TEXT SECTION:
━━━━━━━━━━━━━━━━━━━━

Non-invasive tests for colon cancer screening may change the way we think about colonoscopies, according to Aasma Shaukat, MD, MPH, Robert M. and Mary H. Glickman professor of medicine and director of GI Outcomes Research at the NYU Grossman School of Medicine, who spoke about the subject during Digestive Disease Week® (DDW) 2022.
“Non-invasive tests offer great advantages for screening purposes,” said Dr. Shaukat. “They’re lower risk, more readily available and they don’t have the same barriers as initial screening colonoscopy. However, they probably need to be repeated more frequently. And if the test is positive, then those individuals need to get a colonoscopy.”
Dr. Shaukat is hopeful that these tests will increase the number of patients who get screened for colon cancer and will reach previously underserved populations. “We think this is a good strategy to bring in populations that generally don’t sign up for colonoscopies,” said Dr. Shaukat, “like the very young or very old, and populations that have traditionally been underserved, such as racial minorities and rural residents.”
Gastroenterologists may soon have a range of non-invasive tests to choose from. Currently, there are two types of stool-based tests commercially available for colon cancer screening. In addition, several blood-based tests, which evaluate the presence of cell-free DNA fragments, RNA markers, or protein markers associated with colon cancer, are being evaluated in clinical trials. Dr. Shaukat is hopeful that at least one of these tests will be approved within a year. She recommended that gastroenterologists start thinking about how to incorporate these new developments into their practice:
- Stool-based tests: Evaluate whether your practice should offer at least one of the two available tests.

━━━━━━━━━━━━━━━━━━━━

(Transcribed page contents)
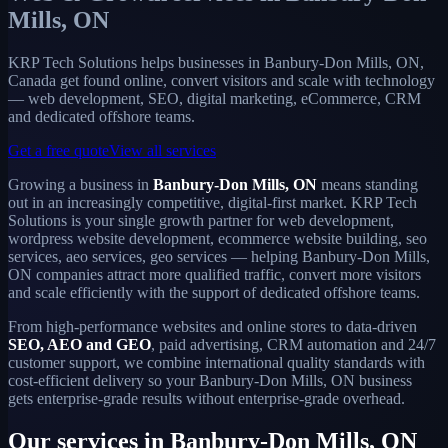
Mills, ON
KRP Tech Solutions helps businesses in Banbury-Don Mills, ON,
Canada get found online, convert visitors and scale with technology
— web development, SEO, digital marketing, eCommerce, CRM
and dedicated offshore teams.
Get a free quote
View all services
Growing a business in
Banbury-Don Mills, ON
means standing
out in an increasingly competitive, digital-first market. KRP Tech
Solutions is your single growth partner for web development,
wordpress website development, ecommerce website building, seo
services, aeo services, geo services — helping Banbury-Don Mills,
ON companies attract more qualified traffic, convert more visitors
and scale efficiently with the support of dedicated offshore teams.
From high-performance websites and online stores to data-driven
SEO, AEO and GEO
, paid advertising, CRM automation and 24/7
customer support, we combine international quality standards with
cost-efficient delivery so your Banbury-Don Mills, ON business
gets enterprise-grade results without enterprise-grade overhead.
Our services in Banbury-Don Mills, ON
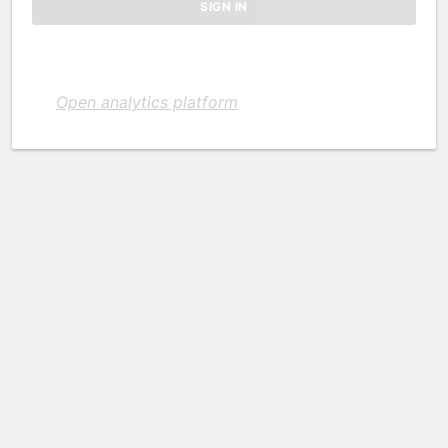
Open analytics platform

━━━━━━━━━━━━━━━━━━━━

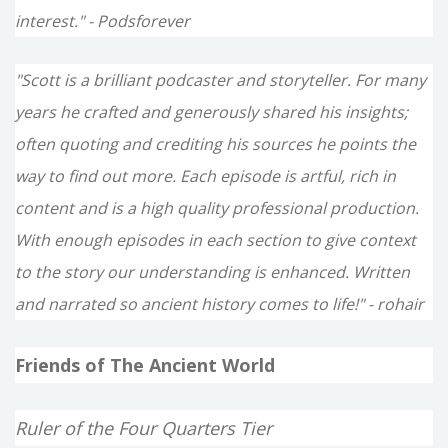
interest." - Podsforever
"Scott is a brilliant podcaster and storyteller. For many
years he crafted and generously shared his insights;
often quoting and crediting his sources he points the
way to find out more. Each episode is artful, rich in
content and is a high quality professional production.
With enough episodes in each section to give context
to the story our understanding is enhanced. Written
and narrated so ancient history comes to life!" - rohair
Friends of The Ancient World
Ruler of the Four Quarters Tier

━━━━━━━━━━━━━━━━━━━━

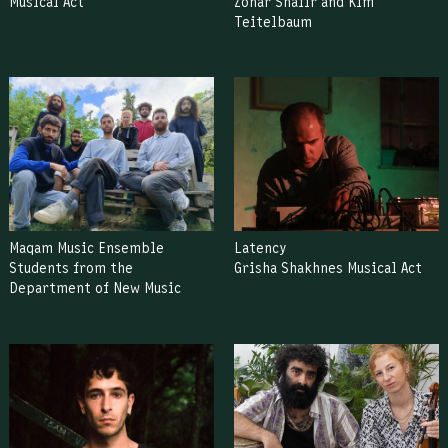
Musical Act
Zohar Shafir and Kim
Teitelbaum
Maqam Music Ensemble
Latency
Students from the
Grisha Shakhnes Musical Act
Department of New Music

━━━━━━━━━━━━━━━━━━━━

PARTS OF THE EXERCISE:
A. Using the text on non-invasive colon cancer screening, decide whether each statement agrees with it, answering yes or no and quoting the words that settle it: (i) Two types of stool-based tests are commercially available for colon cancer screening. (ii) Blood-based screening tests have already been approved. (iii) Non-invasive tests probably need to be repeated less often than colonoscopy.
B. Render this sentence from the text on non-invasive colon cancer screening in Spanish: "Dr. Shaukat is hopeful that at least one of these tests will be approved within a year."
C. Carry on the text on non-invasive colon cancer screening from its final line.
Nothing in the records is required for the work that comes after them.

RESULTS FOR EACH TASK:
A.
(i) Yes: "Currently, there are two types of stool-based tests commercially available for colon cancer screening."
(ii) No: "several blood-based tests, which evaluate the presence of cell-free DNA fragments, RNA markers, or protein markers associated with colon cancer, are being evaluated in clinical trials."
(iii) No: "However, they probably need to be repeated more frequently."

B. La Dra. Shaukat tiene la esperanza de que al menos una de estas pruebas sea aprobada dentro de un año.

C.
- Blood-based tests: Be aware of the current tests under investigation and evaluate what type of infrastructure your practice would need to offer these, such as a mobile phlebotomy service that could do blood draws without requiring patients to come into the clinic.
“Gastroenterologists should expand their offerings of screening tests for colon cancer,” said Dr. Shaukat. “It’s important to get more patients screened, and patients are going to demand more choices.”
“The title of my talk asks whether we still be doing screening colonoscopy in 10 years,” she continued. “And the answer is ‘yes’ but to a lesser extent. Gastroenterologists need not fear that screening colonoscopies will completely disappear. But the indication for colonoscopies will begin to shift from an initial screening tool to a confirmatory test.”
Dr. Shaukat gave the oral presentation, “Will I still be doing screening colonoscopy in 10 years & what are the key competitors?” on Saturday, May 21, at 8:54 a.m. PDT as part of the session “Colonoscopy and Colorectal Cancer Screening: Answering Key Questions for Your Practice.”